La démolition du cinéma Ariana, située au centre de Kaboul, a débuté le 16 décembre et s’est achevée en une semaine. Ce bâtiment, qui avait résisté à la révolution et à la guerre, accueillait depuis les années 1960 les amateurs de films de Bollywood et de productions américaines. Sa disparition est perçue comme un coup dur pour le patrimoine culturel afghan.
Pour Amir Shah Talash, réalisateur et acteur afghan exilé en France, cette destruction est particulièrement douloureuse.
« Ce n’est pas seulement un bâtiment fait de briques et de ciment qui est détruit, mais les cinéphiles afghans qui ont résisté et ont continué leur art malgré les difficultés et les graves problèmes de sécurité. Malheureusement, tous les signes de l’Afghanistan historique sont en train d’être détruits. »
Il confie que l’Ariana lui rappelle son enfance et a été le point de départ de sa passion pour le cinéma.
L’arrivée au pouvoir des talibans en 2021, suite au retrait des troupes américaines et de l’OTAN, a entraîné une application stricte de la loi islamique et une série de restrictions sur les libertés individuelles. Les cinémas ont été parmi les premières cibles, fermant leurs portes peu après la prise de contrôle du pays. En mai 2023, l’Administration cinématographique afghane a été officiellement dissoute.

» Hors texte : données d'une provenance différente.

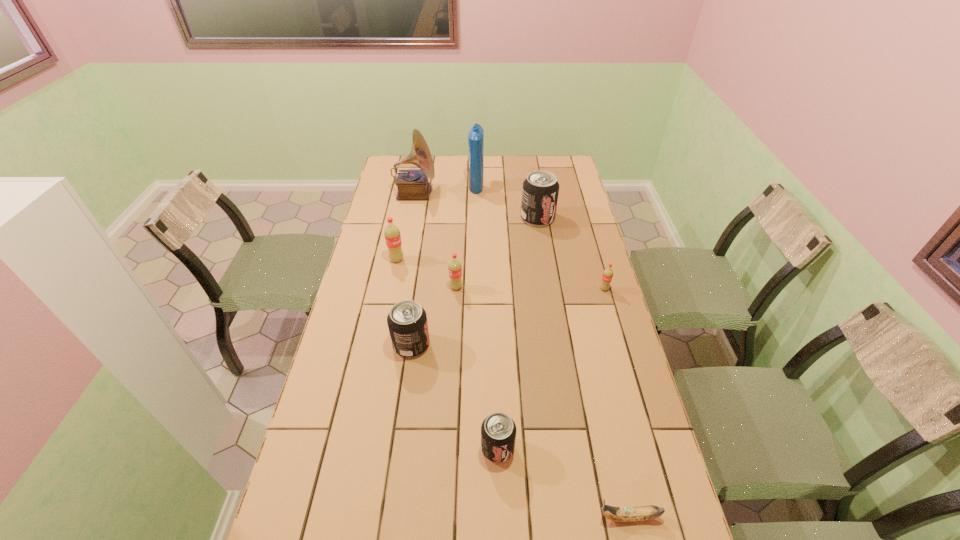
Image resolution: width=960 pixels, height=540 pixels. Find the location of `shampoo`. shampoo is located at coordinates 475,137.

I want to click on brown phonograph record, so click(412, 184).

You are a GUI agent. You are given a task and a screenshot of the screen. Output one action in this format:
    pyautogui.click(x=<x>, y=<y>)
    Task: Click on the biggest black soda can
    The image size is (960, 540).
    Given the screenshot: What is the action you would take?
    pyautogui.click(x=540, y=191)

The height and width of the screenshot is (540, 960). Find the location of `the farthest soda can`. the farthest soda can is located at coordinates (540, 191).

The height and width of the screenshot is (540, 960). Identify the location of the leftmost soda can. (392, 235).

At what (x,y) coordinates should I click in order to perform the action: click on the biggest red soda. Please return your answer as a coordinate pair (x, y). The width and height of the screenshot is (960, 540). Looking at the image, I should click on (392, 235).

Where is `the second red soda from right to left`? the second red soda from right to left is located at coordinates (455, 268).

Identify the location of the third soda can from left to right. The image size is (960, 540). (455, 268).

You are a GUI agent. You are given a task and a screenshot of the screen. Output one action in this format:
    pyautogui.click(x=<x>, y=<y>)
    Task: Click on the fifth farthest soda can
    
    Given the screenshot: What is the action you would take?
    pyautogui.click(x=407, y=321)

You are a GUI agent. You are given a task and a screenshot of the screen. Output one action in this format:
    pyautogui.click(x=<x>, y=<y>)
    Task: Click on the seventh farthest object
    This screenshot has width=960, height=540.
    Given the screenshot: What is the action you would take?
    pyautogui.click(x=407, y=321)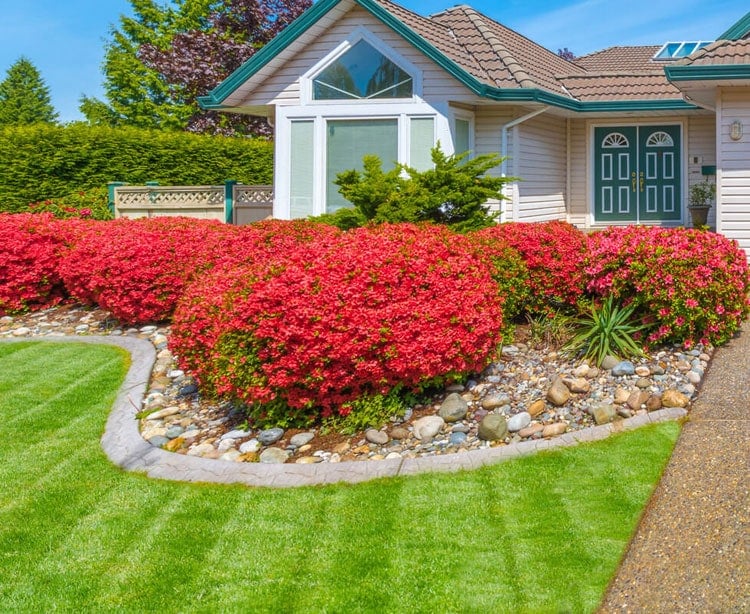
You are a GUI agent. You are given a task and a screenshot of the screen. Output one action in this format:
    pyautogui.click(x=<x>, y=<y>)
    Task: Click on the window
    The height and width of the screenshot is (614, 750).
    Given the screenshot: What is the action you would take?
    pyautogui.click(x=340, y=75), pyautogui.click(x=358, y=150), pyautogui.click(x=300, y=153), pyautogui.click(x=416, y=145), pyautogui.click(x=458, y=133)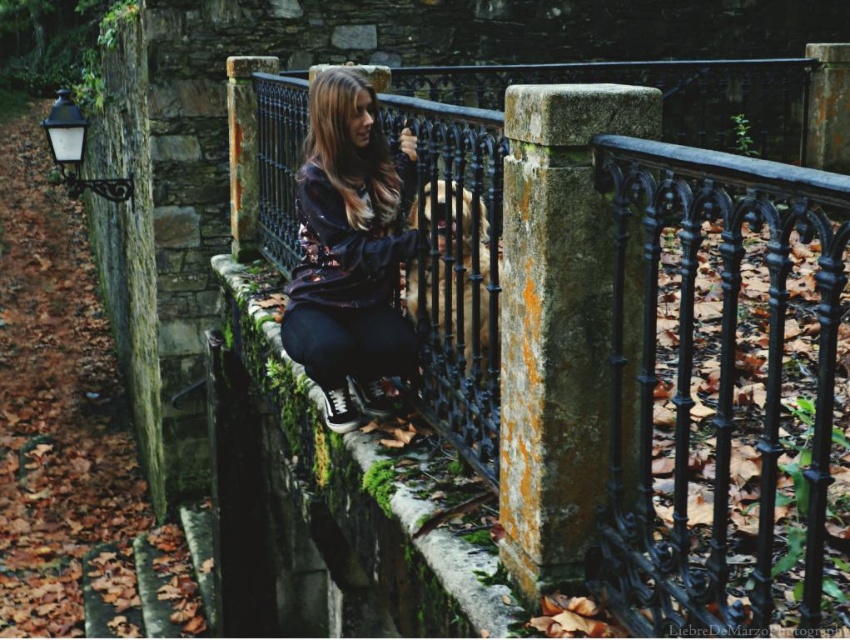
Which is above, black wrought iron fence at center or mossy stone ledge at center?

black wrought iron fence at center is above.

Is black wrought iron fence at center wider than mossy stone ledge at center?

Indeed, black wrought iron fence at center has a greater width compared to mossy stone ledge at center.

Does point (434, 390) lie behind point (224, 269)?

No, (434, 390) is closer to viewer.

You are a GUI agent. You are given a task and a screenshot of the screen. Output one action in this format:
    pyautogui.click(x=<x>, y=<y>)
    Task: Click on the black wrought iron fence at center
    The height and width of the screenshot is (640, 850).
    Given the screenshot: What is the action you would take?
    pyautogui.click(x=655, y=360)

Does black wrought iron railing at center right have a smaller size compared to mossy stone ledge at center?

No, black wrought iron railing at center right is not smaller than mossy stone ledge at center.

Which is below, black wrought iron railing at center right or mossy stone ledge at center?

mossy stone ledge at center is below.

This screenshot has height=640, width=850. Identify the location of black wrought iron railing at center right. (718, 385).

Is black wrought iron fence at center shorter than shiny black hoodie at center?

No.

Does black wrought iron fence at center appear over shiny black hoodie at center?

No.

Is point (672, 547) positioned before point (323, 211)?

That is True.

Where is `black wrought iron fence at center`? The image size is (850, 640). black wrought iron fence at center is located at coordinates (655, 360).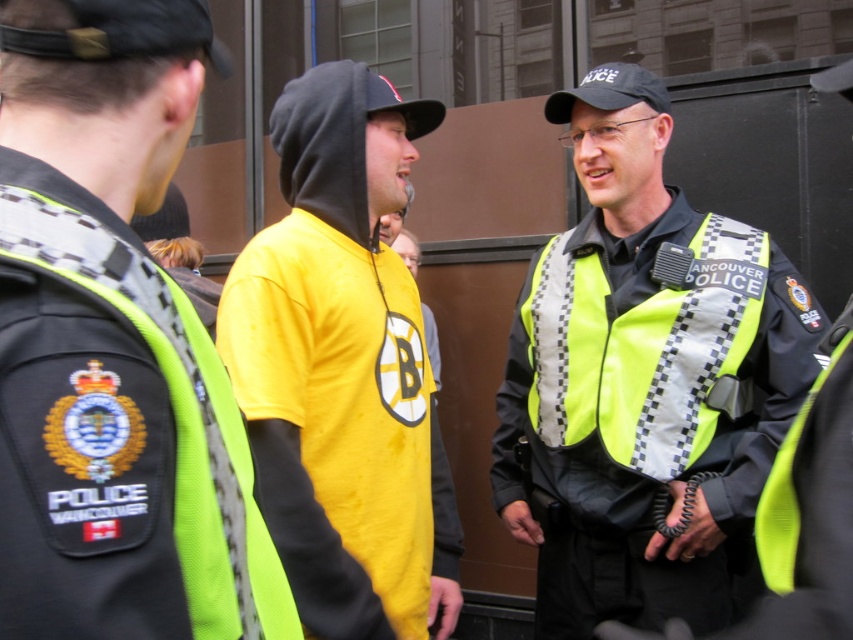
You are a safety inspector assessing the visibility of vests in a crowd. You notice two vests at the center of the scene. The first is labeled as the reflective yellow vest at center, and the second is the neon yellow reflective vest at center. Which vest has a taller design?

The reflective yellow vest at center has a greater height compared to the neon yellow reflective vest at center, so the reflective yellow vest at center is taller.

You are a safety inspector checking the visibility of vests in an emergency drill. You notice two vests at the center of the scene. The first is labeled as the reflective yellow vest at center, and the second is the neon yellow reflective vest at center. According to safety regulations, wider vests are more visible. Which vest should you recommend for better visibility?

The reflective yellow vest at center has a greater width than the neon yellow reflective vest at center. Since wider vests are more visible according to safety regulations, the reflective yellow vest at center should be recommended for better visibility.

You are a fashion designer observing the scene. You need to create a new design that combines elements from both the yellow fabric shirt at center and the neon yellow reflective vest at center. Which object should you use as the base for the size of the garment to ensure it fits properly?

The yellow fabric shirt at center is bigger than the neon yellow reflective vest at center, so you should use the yellow fabric shirt at center as the base for the size of the garment to ensure proper fit.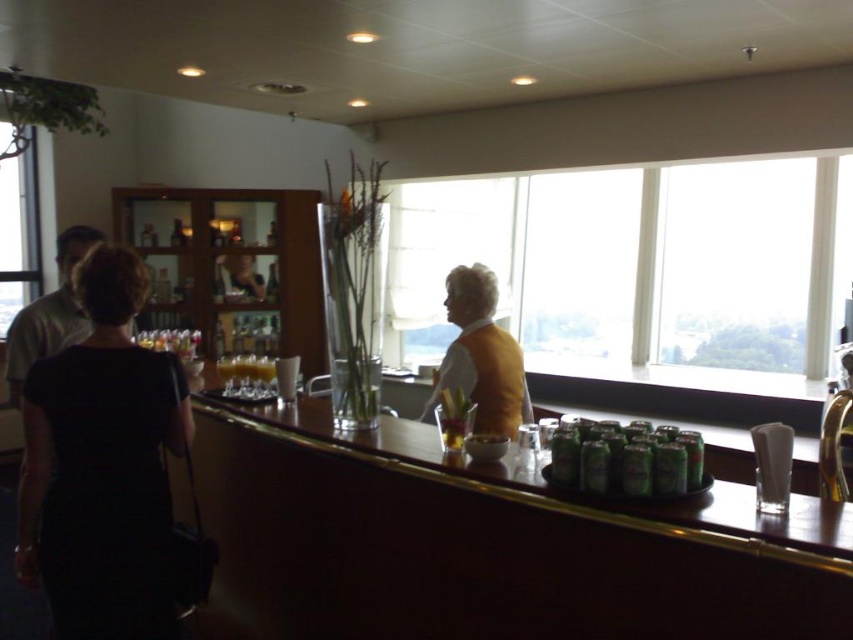
You are a bartender who needs to reach the tray with green cans on the counter. There are two people in the way. Which person should you move around to get to the tray? The black dress at left or the matte gray shirt at left?

The black dress at left is in front of the matte gray shirt at left, so you should move around the black dress at left first to reach the tray with green cans.

You are standing at the bar counter and want to pick up an item. There are two points marked on the counter at coordinates point (106, 508) and point (57, 352). Which point is closer to you?

Answer: Point (106, 508) is closer to the camera than point (57, 352), so the point closer to you is point (106, 508).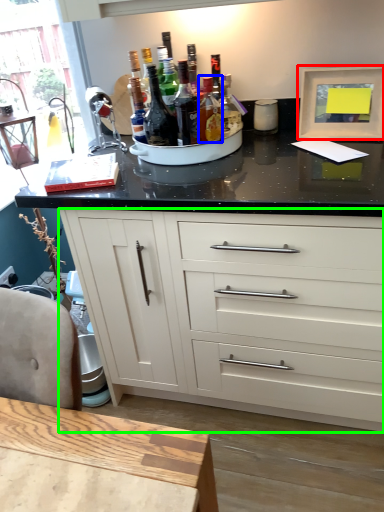
Question: Considering the real-world distances, which object is closest to picture frame (highlighted by a red box)? bottle (highlighted by a blue box) or cabinetry (highlighted by a green box).

Choices:
 (A) bottle
 (B) cabinetry

Answer: (A)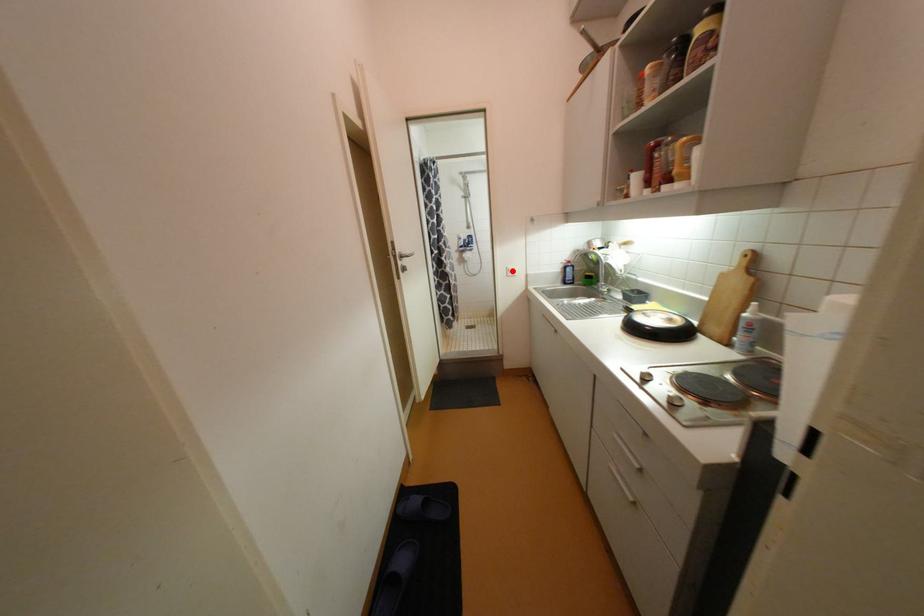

Les autorités de Kaboul justifient la démolition de l’Ariana par la volonté de construire un complexe commercial à la place. Niamatullah Barakzai, porte-parole de la municipalité, explique que le terrain est idéalement situé dans une zone commerciale et permettra de générer des revenus importants pour la ville.
« Les cinémas eux-mêmes sont une sorte d’activité commerciale, et cette zone était une zone entièrement commerciale et avait le potentiel d’y créer un bon marché. »
Le cinéma Ariana avait connu plusieurs vies. Inauguré en 1963, il incarnait l’ouverture et la modernisation de l’Afghanistan monarchique. Il a ensuite survécu à l’invasion soviétique de 1979, aux guerres civiles des années 1990 et à la première période de règne des talibans, avant d’être reconstruit avec l’aide de la France après 2001. L’Ariana a alors retrouvé une nouvelle popularité, diffusant des films indiens, des blockbusters américains et des productions cinématographiques afghanes.
Sohaib Romi, un cinéphile pakistanais, se souvient avoir vu le film indien « Samjhauta » (Compromis) à l’Ariana en 1974. Pour lui, la perte de ce lieu est une blessure personnelle.
« Mes souvenirs sont enfouis dans les décombres du cinéma Ariana. »
Malgré la destruction de l’Ariana et la répression culturelle en Afghanistan, Amir Shah Talash reste optimiste.
« L’avenir s’annonce difficile, mais il n’est pas complètement sombre. Les bâtiments peuvent s’effondrer, mais l’art perdure dans l’esprit et le cœur des gens. »
Il souligne que l’art ne se limite pas aux bâtiments et que la créativité afghane continuera à s’exprimer, malgré les obstacles.